━━ Data for analysis

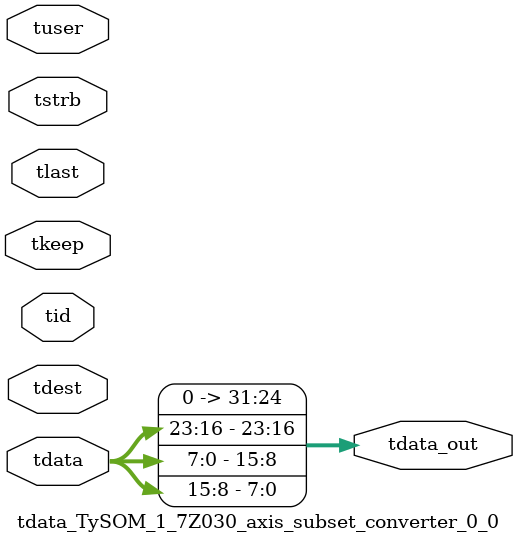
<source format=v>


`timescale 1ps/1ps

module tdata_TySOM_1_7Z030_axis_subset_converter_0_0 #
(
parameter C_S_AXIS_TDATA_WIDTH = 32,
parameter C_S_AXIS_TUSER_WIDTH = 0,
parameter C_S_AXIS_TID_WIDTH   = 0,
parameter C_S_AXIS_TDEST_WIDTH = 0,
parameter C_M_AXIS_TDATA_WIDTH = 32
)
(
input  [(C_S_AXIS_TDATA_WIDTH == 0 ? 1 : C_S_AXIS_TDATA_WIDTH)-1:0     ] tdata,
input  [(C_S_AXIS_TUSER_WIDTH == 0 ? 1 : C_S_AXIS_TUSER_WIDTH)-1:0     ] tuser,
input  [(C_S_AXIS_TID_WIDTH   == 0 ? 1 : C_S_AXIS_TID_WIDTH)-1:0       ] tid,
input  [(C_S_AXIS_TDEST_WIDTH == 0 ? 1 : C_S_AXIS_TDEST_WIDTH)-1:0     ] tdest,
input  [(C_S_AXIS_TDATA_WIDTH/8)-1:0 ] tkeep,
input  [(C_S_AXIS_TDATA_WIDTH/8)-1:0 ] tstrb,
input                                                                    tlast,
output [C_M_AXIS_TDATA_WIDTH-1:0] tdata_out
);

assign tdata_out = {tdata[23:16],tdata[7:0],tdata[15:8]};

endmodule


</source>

━━━━

Return, please, every line from the one that contains "module tdata_TySOM_1_7Z030_axis_subset_converter_0_0 #" through the final line of the listing, exactly, and no others.

module tdata_TySOM_1_7Z030_axis_subset_converter_0_0 #
(
parameter C_S_AXIS_TDATA_WIDTH = 32,
parameter C_S_AXIS_TUSER_WIDTH = 0,
parameter C_S_AXIS_TID_WIDTH   = 0,
parameter C_S_AXIS_TDEST_WIDTH = 0,
parameter C_M_AXIS_TDATA_WIDTH = 32
)
(
input  [(C_S_AXIS_TDATA_WIDTH == 0 ? 1 : C_S_AXIS_TDATA_WIDTH)-1:0     ] tdata,
input  [(C_S_AXIS_TUSER_WIDTH == 0 ? 1 : C_S_AXIS_TUSER_WIDTH)-1:0     ] tuser,
input  [(C_S_AXIS_TID_WIDTH   == 0 ? 1 : C_S_AXIS_TID_WIDTH)-1:0       ] tid,
input  [(C_S_AXIS_TDEST_WIDTH == 0 ? 1 : C_S_AXIS_TDEST_WIDTH)-1:0     ] tdest,
input  [(C_S_AXIS_TDATA_WIDTH/8)-1:0 ] tkeep,
input  [(C_S_AXIS_TDATA_WIDTH/8)-1:0 ] tstrb,
input                                                                    tlast,
output [C_M_AXIS_TDATA_WIDTH-1:0] tdata_out
);

assign tdata_out = {tdata[23:16],tdata[7:0],tdata[15:8]};

endmodule


</source>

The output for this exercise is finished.